» Work order:
Reproduce word for word the part of the passage on Chinese art starting at "They have given" and ending at "in ages past.".

» Extract to read:
-- Opening Marker --

They have given their singular expression to the moral life by studying the
incessant struggle that takes place in the depths of human nature and by
realizing that it has its origin in the aspiration toward higher levels. The
strange thing is that we should see beauty in that struggle itself and that the
Chinese should find it in the victory his ancestors won for him in ages past.
He expresses his obstinate, unlyrical enthusiasm for those who gave him repose
of conscience for all time. And it is the weight of that repose that we feel in
his art.
Therein
lies the mystery of this soul which is complex on its surface, but infinitely
simple in its depths. It achieves a science of form so sure that it can carry
the grimace of its logic to a point that we should call impossible; but it can
also attain to essential and profound beauty when it is lit up by a flash of
emotion or when it is confronted with the necessity of constructing a durable
and immediately useful work. We must not allow ourselves to think that their
artificial parks are lacking in freshness and silence. We must not fail to see
that the whole Orient is in the torrent of strange flowers they cultivate
there. They gather into their triumphal symphonies the color of its coral reefs
strung with pearls, its sumptuously figured silks that display the red or blue
of the heraldic dragons on the imperial yellow which is strewn with flowers of
dark and gleaming enamel. It is, indeed, the whole Orient that they give us:
the rising and setting of its hosts of powdery stars in the clearness of
rain-swept skies. Neither must we allow ourselves to believe that Chinese
architecture lacks science and solidity. The fact that the most ancient examples
of it do not date much farther back than the tenth century is due to the
fragility of the materials. To protect the buildings from heat and rain, the
Chinese know what slope and what projection to give to the roofs, which they
support by combinations of demountable framework, as powerful and as light as
the creations of nature. There is one thing that they know especially well, and
therein they are like the Romans, nay, more, they are like all the ancient
peoples of the massive continent in which great summits alternate with great
deserts, and great forests with great rivers: they know how to give to their
work the appearance of style. Whether an airy or a heavy style, it affords
invariably a firm and sublime base on which to rest our certitude of having
achieved our aim completely. We find this appearance in the utilitarian
edifices of the Chinese, in their bridges, triumphal gateways, and gigantic
arches, their battlemented ramparts and the immense walls that inclose the
plains and climb the mountains. Like the old sculptors of the valley of the
Nile, they have animated the desert with avenues of colossuses, whose modeling
is so vast and so summary that they seem to be installed in the solitudes for
all eternity; the undulation of the sands, as they spread out to the buttresses
of the mountains, seems gathered up into their structure, and the sphericity of
the sky as it spans the circle of the plains.

-- Closing Marker --

» Recorded data:
-- Opening Marker --

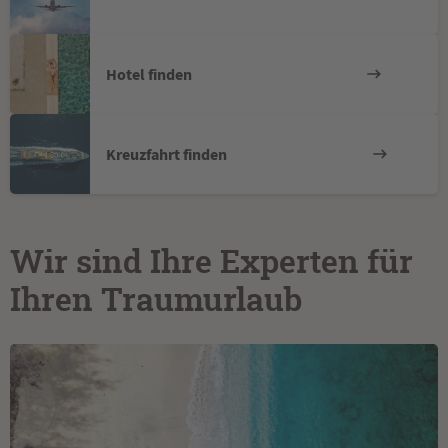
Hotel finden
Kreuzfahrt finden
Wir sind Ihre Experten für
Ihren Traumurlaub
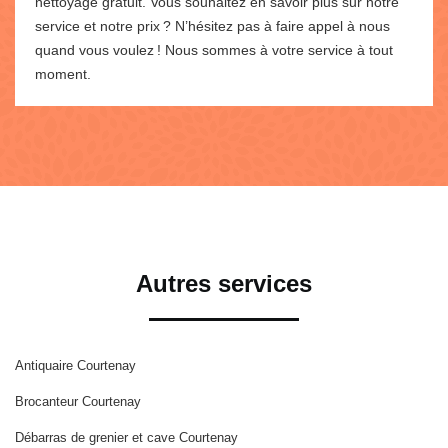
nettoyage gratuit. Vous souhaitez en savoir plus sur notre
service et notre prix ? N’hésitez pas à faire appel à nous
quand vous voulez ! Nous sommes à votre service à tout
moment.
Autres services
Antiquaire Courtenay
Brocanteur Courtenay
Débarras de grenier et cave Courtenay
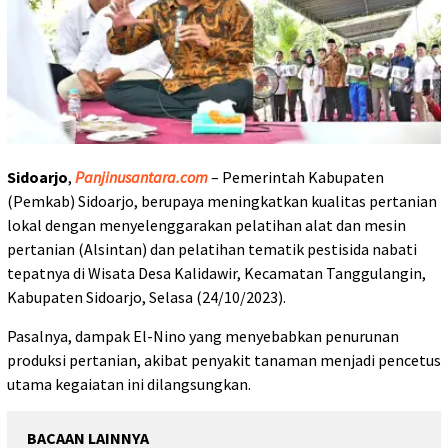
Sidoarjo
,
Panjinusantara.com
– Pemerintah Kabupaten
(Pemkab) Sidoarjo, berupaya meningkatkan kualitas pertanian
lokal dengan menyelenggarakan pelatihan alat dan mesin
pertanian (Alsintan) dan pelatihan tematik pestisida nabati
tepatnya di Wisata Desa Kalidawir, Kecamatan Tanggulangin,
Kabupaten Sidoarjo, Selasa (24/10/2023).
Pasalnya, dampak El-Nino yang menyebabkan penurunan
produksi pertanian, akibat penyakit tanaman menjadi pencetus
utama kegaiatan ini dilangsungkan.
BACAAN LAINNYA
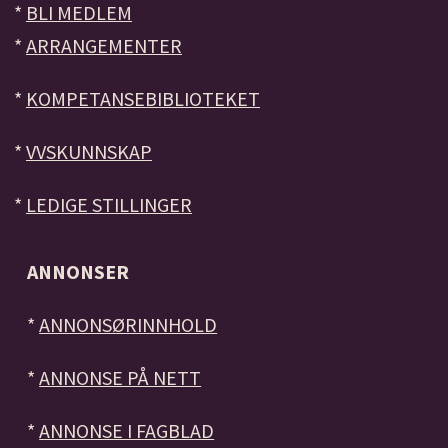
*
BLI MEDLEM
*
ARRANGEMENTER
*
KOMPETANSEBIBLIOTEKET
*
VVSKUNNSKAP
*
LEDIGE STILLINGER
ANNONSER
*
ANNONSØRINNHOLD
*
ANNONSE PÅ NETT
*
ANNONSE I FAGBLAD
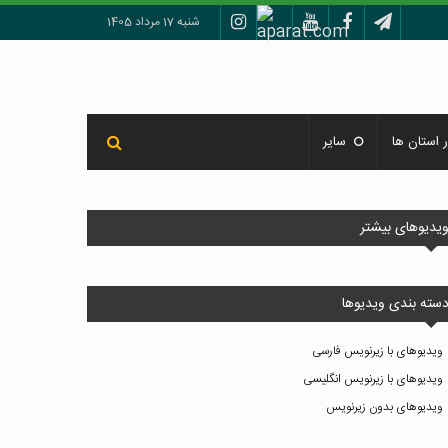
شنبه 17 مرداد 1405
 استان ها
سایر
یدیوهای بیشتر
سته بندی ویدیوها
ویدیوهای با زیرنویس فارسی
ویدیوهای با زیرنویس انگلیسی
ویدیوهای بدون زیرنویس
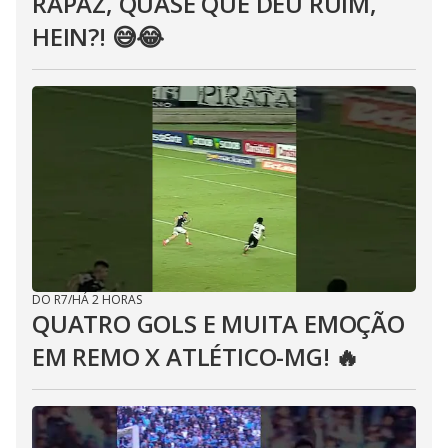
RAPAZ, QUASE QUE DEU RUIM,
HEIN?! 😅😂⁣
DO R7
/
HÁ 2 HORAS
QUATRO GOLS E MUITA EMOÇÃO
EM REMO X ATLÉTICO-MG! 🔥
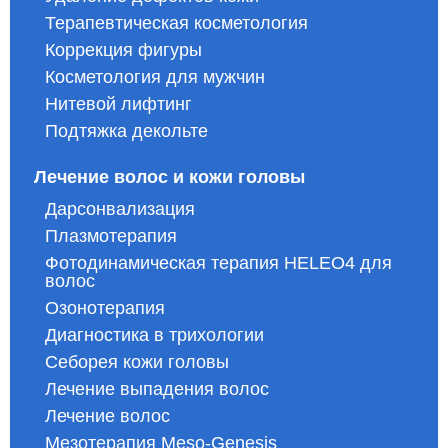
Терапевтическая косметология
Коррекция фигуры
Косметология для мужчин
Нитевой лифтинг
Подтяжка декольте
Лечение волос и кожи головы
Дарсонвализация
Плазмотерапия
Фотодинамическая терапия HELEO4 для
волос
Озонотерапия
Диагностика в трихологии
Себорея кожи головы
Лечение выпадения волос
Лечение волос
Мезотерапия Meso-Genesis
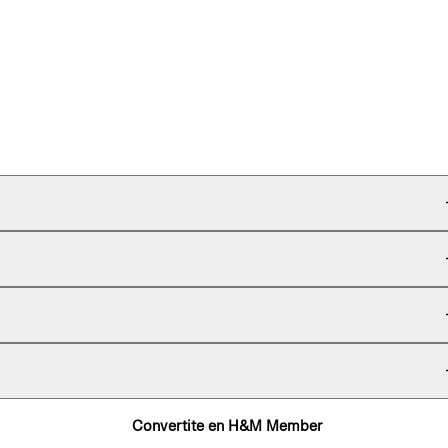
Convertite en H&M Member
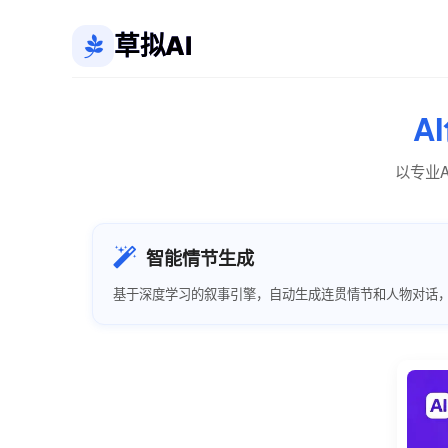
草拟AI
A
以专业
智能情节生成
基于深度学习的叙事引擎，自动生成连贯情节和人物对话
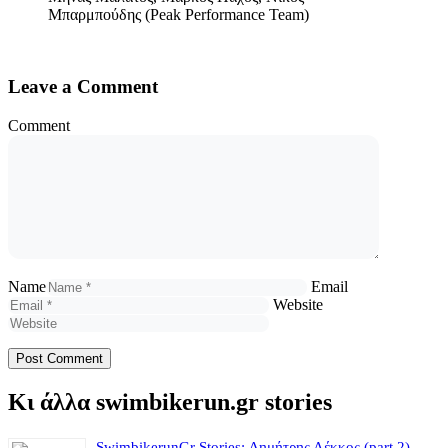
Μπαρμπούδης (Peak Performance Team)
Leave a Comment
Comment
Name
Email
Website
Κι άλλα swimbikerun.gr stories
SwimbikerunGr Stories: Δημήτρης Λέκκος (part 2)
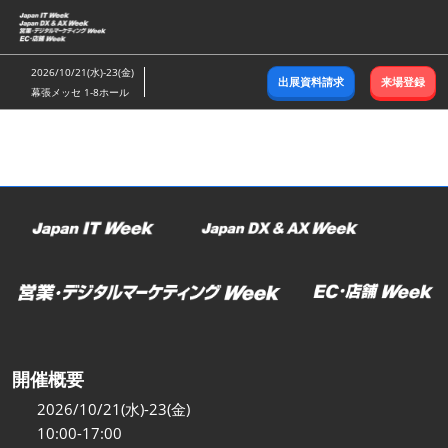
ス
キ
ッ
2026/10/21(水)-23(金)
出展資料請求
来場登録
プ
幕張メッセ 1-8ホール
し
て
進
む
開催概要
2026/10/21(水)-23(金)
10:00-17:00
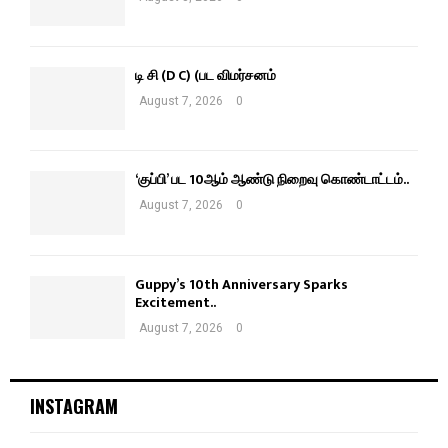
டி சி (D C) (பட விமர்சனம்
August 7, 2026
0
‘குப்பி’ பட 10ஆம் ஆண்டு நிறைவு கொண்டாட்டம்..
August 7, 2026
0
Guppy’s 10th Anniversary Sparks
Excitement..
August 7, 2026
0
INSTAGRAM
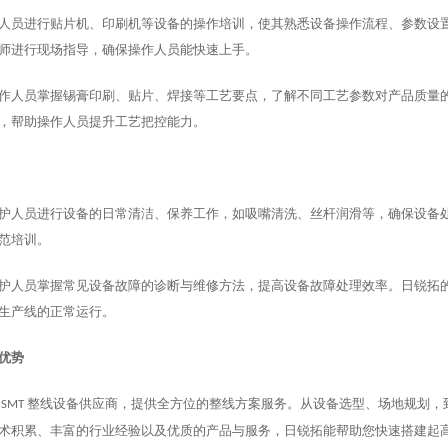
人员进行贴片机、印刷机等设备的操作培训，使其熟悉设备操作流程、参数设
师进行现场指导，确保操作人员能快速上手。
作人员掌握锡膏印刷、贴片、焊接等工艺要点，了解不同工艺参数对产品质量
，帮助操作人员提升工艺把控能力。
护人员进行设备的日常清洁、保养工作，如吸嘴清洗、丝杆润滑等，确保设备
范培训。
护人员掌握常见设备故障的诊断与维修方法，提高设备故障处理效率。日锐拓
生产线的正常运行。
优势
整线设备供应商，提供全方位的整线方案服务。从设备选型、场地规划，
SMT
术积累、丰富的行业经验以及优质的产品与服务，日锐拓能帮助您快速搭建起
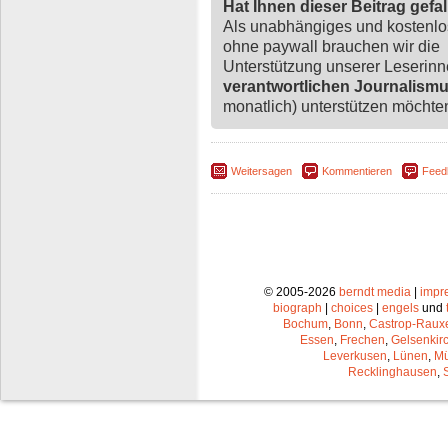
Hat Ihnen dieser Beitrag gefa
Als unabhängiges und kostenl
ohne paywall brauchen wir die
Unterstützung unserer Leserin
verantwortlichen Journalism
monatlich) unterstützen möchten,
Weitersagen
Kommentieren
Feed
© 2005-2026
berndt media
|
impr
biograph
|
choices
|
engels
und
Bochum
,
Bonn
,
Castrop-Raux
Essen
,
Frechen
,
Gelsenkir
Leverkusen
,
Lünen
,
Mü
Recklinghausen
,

-- Closing Marker --

» Exercise output:
They have given their singular expression to the moral life by studying the
incessant struggle that takes place in the depths of human nature and by
realizing that it has its origin in the aspiration toward higher levels. The
strange thing is that we should see beauty in that struggle itself and that the
Chinese should find it in the victory his ancestors won for him in ages past.